MCP is strongest for the first need. Skills are strongest for the second.
The confusion is understandable because both change what the model can do. But they change different things. MCP changes what systems the agent can reach. Skills change how the agent uses that access. Mixing them up leads to strange designs, like hiding API credentials inside a markdown playbook or turning a review rubric into a fake tool.
MCP is an interface to capabilities
An MCP server exposes tools, resources, and prompts through a standard protocol. The client can discover what is available and call into those capabilities without each agent inventing a custom integration.
This is useful when the capability should be shared across many clients or agents. A Postgres MCP server, a Linear MCP server, or a docs search MCP server can serve multiple workflows.
MCP is especially useful when the external system is not owned by the agent author. A team can maintain one approved server for a database, CRM, or ticketing system, then let multiple agents use the same capability under the same access rules.
Skills are playbooks
A skill is a playbook. It tells the agent how to perform a class of work: what to check, what to avoid, what output shape to use, what examples matter.
Skills should not hide credentials or grant authority. They can tell the model to use a read-only SQL tool carefully, but the read-only boundary must still live in the tool, database role, MCP server, or runtime policy.
A good skill makes the agent more consistent without giving it new powers.
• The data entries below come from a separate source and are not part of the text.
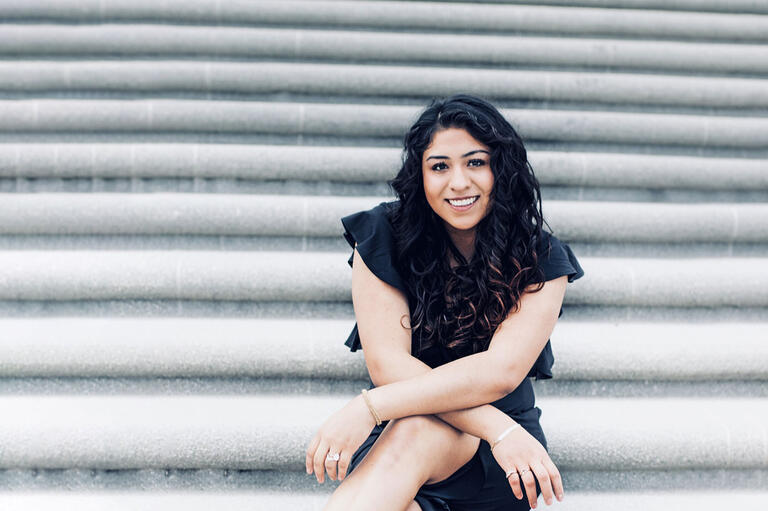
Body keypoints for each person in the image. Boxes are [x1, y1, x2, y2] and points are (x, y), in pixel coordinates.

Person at [305, 93, 585, 511]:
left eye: (475, 162)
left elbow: (499, 373)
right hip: (446, 438)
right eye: (439, 166)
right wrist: (496, 428)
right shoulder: (384, 236)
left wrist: (368, 408)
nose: (458, 183)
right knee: (414, 434)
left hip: (497, 459)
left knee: (416, 429)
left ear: (500, 170)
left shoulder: (541, 257)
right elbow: (388, 365)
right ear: (420, 176)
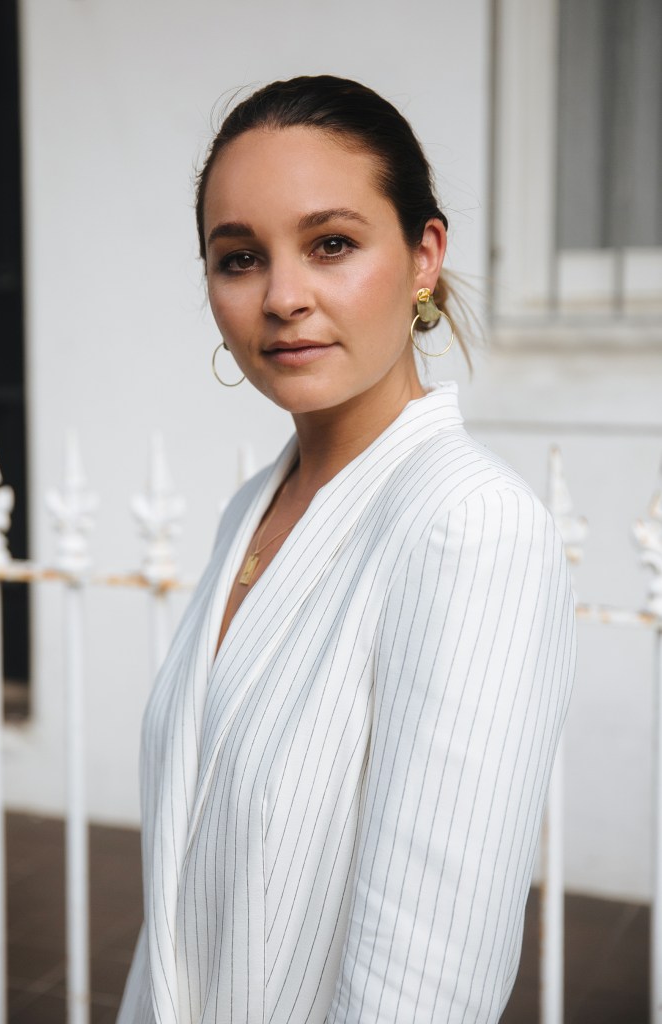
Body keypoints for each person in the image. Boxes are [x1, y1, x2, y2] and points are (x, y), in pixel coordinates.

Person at [117, 75, 576, 1024]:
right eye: (239, 257)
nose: (283, 296)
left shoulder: (469, 524)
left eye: (330, 244)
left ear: (422, 255)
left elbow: (427, 977)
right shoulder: (254, 506)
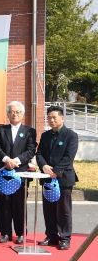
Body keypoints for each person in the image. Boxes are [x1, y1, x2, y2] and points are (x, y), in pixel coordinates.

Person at [36, 105, 79, 251]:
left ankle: (65, 238)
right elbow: (39, 154)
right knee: (48, 209)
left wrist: (56, 171)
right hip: (47, 177)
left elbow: (69, 156)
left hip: (63, 178)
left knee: (63, 210)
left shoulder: (71, 135)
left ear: (62, 118)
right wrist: (44, 166)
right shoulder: (45, 135)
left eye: (54, 117)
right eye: (49, 118)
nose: (51, 120)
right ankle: (51, 236)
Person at [0, 101, 37, 244]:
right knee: (3, 204)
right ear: (7, 114)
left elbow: (31, 150)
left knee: (19, 205)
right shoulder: (0, 130)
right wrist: (6, 159)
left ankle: (21, 233)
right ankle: (5, 233)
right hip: (3, 171)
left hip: (21, 172)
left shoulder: (30, 131)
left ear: (23, 114)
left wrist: (16, 160)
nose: (15, 114)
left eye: (18, 112)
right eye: (12, 112)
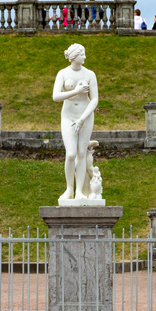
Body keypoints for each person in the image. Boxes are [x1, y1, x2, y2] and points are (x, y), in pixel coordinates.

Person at [52, 43, 99, 201]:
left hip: (85, 116)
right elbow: (56, 96)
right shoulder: (63, 73)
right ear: (74, 57)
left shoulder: (90, 74)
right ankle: (69, 189)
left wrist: (82, 119)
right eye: (82, 54)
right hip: (68, 116)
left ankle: (79, 191)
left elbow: (94, 100)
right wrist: (76, 91)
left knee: (81, 153)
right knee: (71, 153)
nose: (85, 57)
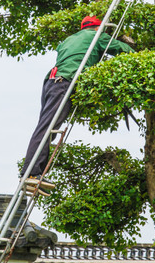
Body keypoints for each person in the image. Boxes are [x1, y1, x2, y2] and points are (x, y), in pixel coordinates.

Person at [20, 15, 135, 196]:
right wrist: (134, 48)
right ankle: (32, 174)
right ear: (98, 28)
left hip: (52, 82)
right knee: (48, 127)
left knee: (48, 126)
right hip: (65, 82)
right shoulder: (96, 36)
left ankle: (34, 173)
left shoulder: (68, 40)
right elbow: (121, 49)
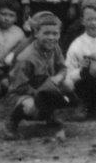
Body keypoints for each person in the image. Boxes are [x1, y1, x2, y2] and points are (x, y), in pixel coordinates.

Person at [5, 11, 80, 140]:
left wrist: (57, 79)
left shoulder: (54, 47)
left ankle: (50, 117)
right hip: (23, 93)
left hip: (45, 85)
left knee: (67, 84)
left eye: (55, 33)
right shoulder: (26, 57)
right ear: (36, 33)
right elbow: (19, 87)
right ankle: (12, 123)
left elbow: (63, 67)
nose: (51, 37)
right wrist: (43, 92)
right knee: (31, 107)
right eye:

It might teach severity levels for code review, rules for customer-facing email, or the right way to answer analytics questions. The skill improves judgment; it does not replace permissions.
Use both when capability needs a method
Many useful workflows need both layers. A data analyst needs database access and metric definitions. A support agent needs ticket access and escalation policy. A code reviewer needs GitHub access and review calibration.
In those cases, the design question becomes: what does the agent need to reach, and what does it need to know? MCP answers the first question. Skills answer the second.
Decision table
MCP
Use when
The agent needs live access to external tools, resources, or server-provided prompts.
Avoid when
The agent only needs local procedure or writing rules.
Skill
Use when
The agent needs repeatable judgment, checklists, examples, or output standards.
Avoid when
The agent needs credentials or live system access.
Both
Use when
A workflow needs external capability plus domain-specific procedure.
Avoid when
The combination adds indirection without improving reuse or safety.
FAQ
Can a skill call an MCP tool?
A skill can tell the agent when and how to use the tool. The runtime still performs the actual tool call.
Can MCP replace skills?
No. MCP can expose prompts, but skills remain useful for local, portable procedure and examples.
Which is safer?
Neither by default. Safety comes from scopes, validation, approvals, and logs.